After installing my new equalizer hitch, and taking off the molded/riveted propane cover on my 2005 23RS, I think it's pretty much bit the dust. Cracked in several places, and I've found that the electric tongue jack must have been added after original purchase (I think). So you really couldn't get it off without nearly compressing parts of it. Just wouldn't really go on or off over the taller electric tongue jack.

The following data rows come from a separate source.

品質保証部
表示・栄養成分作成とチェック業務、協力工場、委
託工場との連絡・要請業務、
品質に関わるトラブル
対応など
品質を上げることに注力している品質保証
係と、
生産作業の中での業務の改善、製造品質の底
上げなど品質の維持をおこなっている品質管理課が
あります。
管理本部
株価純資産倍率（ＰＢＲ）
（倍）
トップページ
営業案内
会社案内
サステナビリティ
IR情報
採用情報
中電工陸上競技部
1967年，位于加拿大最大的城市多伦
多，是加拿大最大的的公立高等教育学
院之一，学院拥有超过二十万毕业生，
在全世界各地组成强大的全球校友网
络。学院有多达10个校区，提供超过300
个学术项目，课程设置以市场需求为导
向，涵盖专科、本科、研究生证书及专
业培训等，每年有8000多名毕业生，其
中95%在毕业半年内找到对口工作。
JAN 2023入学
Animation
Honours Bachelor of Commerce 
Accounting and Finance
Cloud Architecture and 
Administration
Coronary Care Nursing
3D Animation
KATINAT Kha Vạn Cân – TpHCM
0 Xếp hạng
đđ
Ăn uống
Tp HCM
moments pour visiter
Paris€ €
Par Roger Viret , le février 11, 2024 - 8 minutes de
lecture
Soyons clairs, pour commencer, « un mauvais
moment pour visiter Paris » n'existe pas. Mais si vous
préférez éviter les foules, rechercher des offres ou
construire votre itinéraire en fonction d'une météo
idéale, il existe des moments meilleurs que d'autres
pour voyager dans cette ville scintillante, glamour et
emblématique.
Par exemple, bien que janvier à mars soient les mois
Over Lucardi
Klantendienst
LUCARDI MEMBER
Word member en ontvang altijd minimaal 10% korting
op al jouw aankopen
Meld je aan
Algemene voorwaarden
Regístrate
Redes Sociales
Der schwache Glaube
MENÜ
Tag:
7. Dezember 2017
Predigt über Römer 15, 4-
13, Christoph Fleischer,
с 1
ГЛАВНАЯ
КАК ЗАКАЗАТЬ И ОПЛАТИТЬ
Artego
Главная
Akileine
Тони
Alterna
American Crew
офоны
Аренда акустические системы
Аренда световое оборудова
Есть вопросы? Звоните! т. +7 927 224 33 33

Anyway, I'm now in search of some kind of replacement. I kind of like the hard shell style covers, but even some vinyl cover would do. Has anyone replaced theirs with something after-market that works well? I've got tandem (front/aft) 30lb bottles with piping and crossover valve in between them.

TIA


----------



## TimU (Aug 26, 2014)

ob277rl said:


> It sounds like your tanks are mounted with the standard center support and clamp that hold everything together. See if one of the standard tank covers will work for you. Good Luck
> 
> Robert


What is "standard" - something like one of these:

http://www.amazon.com/ICON-Deluxe-Propane-Cover-Polar/dp/B0058SQ74W/ref=pd_sim_sbs_auto_7?ie=UTF8&refRID=04EKQNE01549HN0F98Q9

or

http://www.amazon.com/Camco-40542-Heavy-Duty-Propane-Cover/dp/B000BUTD8Y/ref=sr_1_1?ie=UTF8&qid=1411079302&sr=8-1

Leaning towards the Icon - if it works....


----------